There is currently a lot of interest in actors, as they are more lightweight than threads and, thanks to their exclusive use of message-based communication, provide a more robust programming model. Behind the scenes, however, many actor frameworks utilise thread pools, the worker threads of which execute those actors with messages in their inboxes. The ForkJoinPool is therefore of particular interest for actor frameworks for the JVM.

We will use a small actor scheduling implementation, which uses similar mechanisms to those used in the Akka framework. Here we will confine ourselves to demonstrating task definition – the rest can be looked up in the GitHub repository.

public class ActorForkJoinTask extends RecursiveAction {
private final AbstractDispatcher dispatcher;
private final Mailbox mailbox;

public ActorForkJoinTask(AbstractDispatcher dispatcher,
Mailbox mailbox) {
this.dispatcher = dispatcher;
this.mailbox = mailbox;
}

@Override
protected void compute() {
int counter = 0;
Message message;

while (counter++ < ActorBenchmarkConfig.MAX_CONSUME_BURST
&& (message = mailbox.pollMessage()) != null) {
mailbox.getActor().receive(message);
}

mailbox.setScheduled(false);

if (!mailbox.isEmpty()) {
dispatcher
.scheduleUnlessAlreadyScheduled(mailbox
.getActor().getId());
}

}
}

ActorForkJoinTask is derived from RecursiveAction, as it does not require a return value. When executing the task, messages are taken from the actor's inbox and passed to the actor for processing. If the inbox contains further messages after reaching an upper limit, the actor is again marked for execution. To achieve this, the dispatcher adds a new ActorForkJoinTask to the worker thread's local task queue.
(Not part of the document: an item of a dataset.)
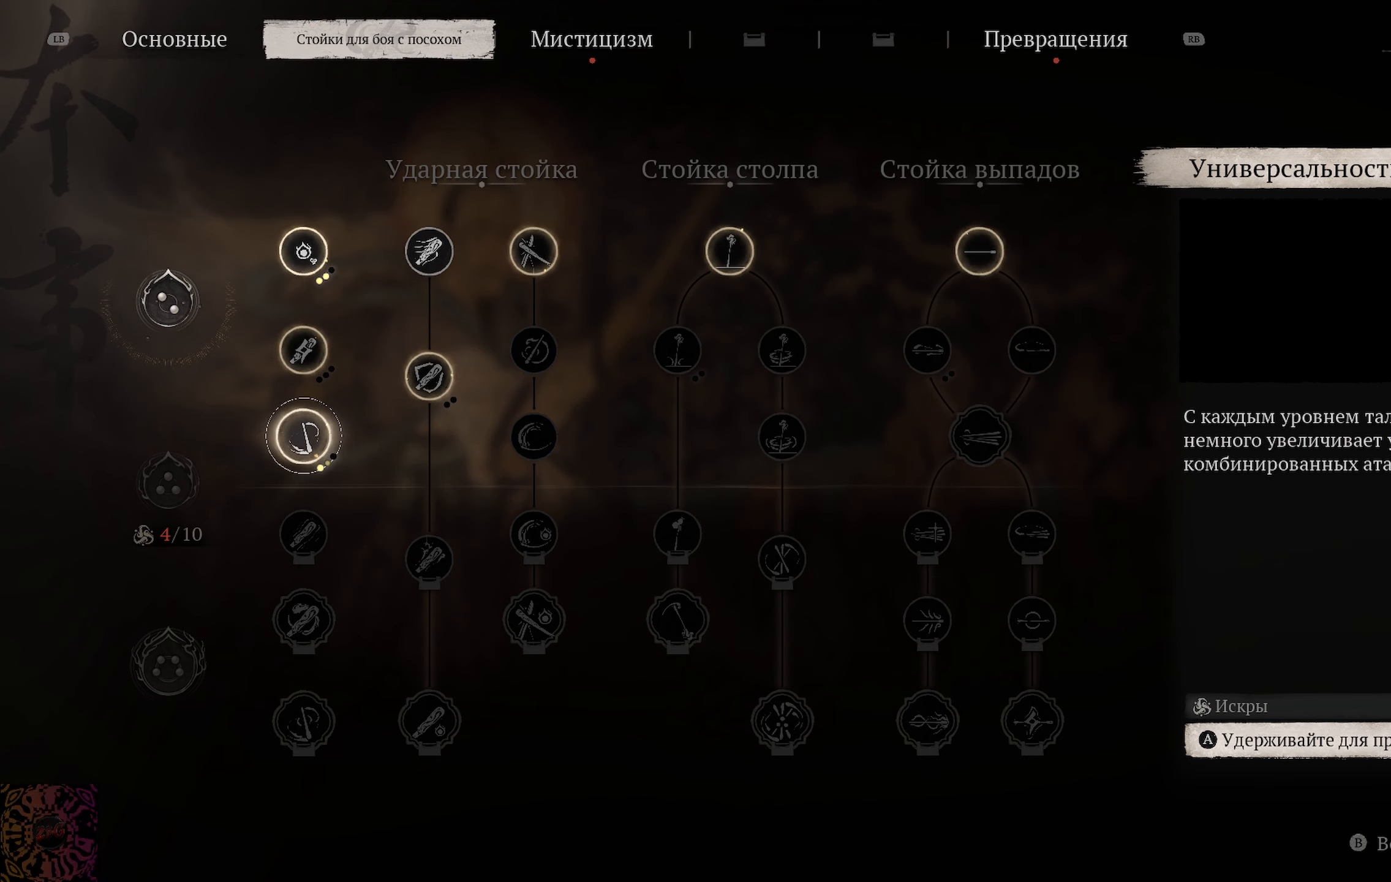
{"buttons": [], "left_stick": "center", "right_stick": "center", "events": []}
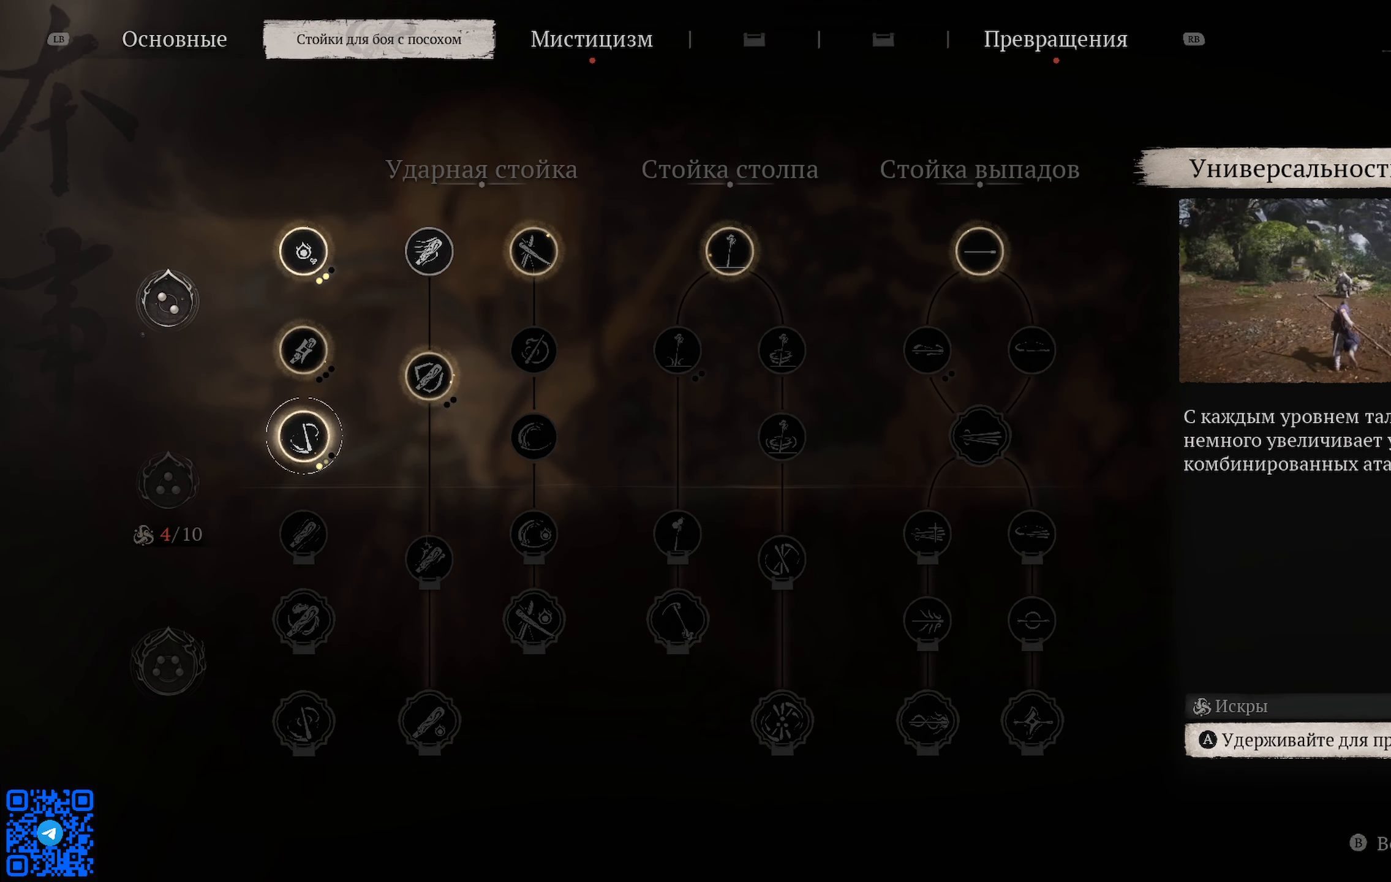
{"buttons": [], "left_stick": "center", "right_stick": "center", "events": []}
The implementation of the task for the ThreadPoolExecutor is practically identical, but is derived from Runnable. If an actor is to be executed, the dispatcher adds a new task to the central inbound queue.

With both the ForkJoinPool and the ThreadPoolExecutor, the dispatcher keeps an internal check to ensure that no actor is scheduled twice. This ensures that two threads will never execute the same actor simultaneously, so that the actual actor implementation does not need to worry about thread synchronisation.

Analysing the results

The benchmark is structured in exactly the same way as in the MapReduce scenario. Below we examine the results from a scenario involving 1000 actors. 200 of the actors begin the task with one message in their inboxes, which is forwarded to a random actor 100,000 times successively before finally being deleted. When an actor is executed, it always processes just one message at a time.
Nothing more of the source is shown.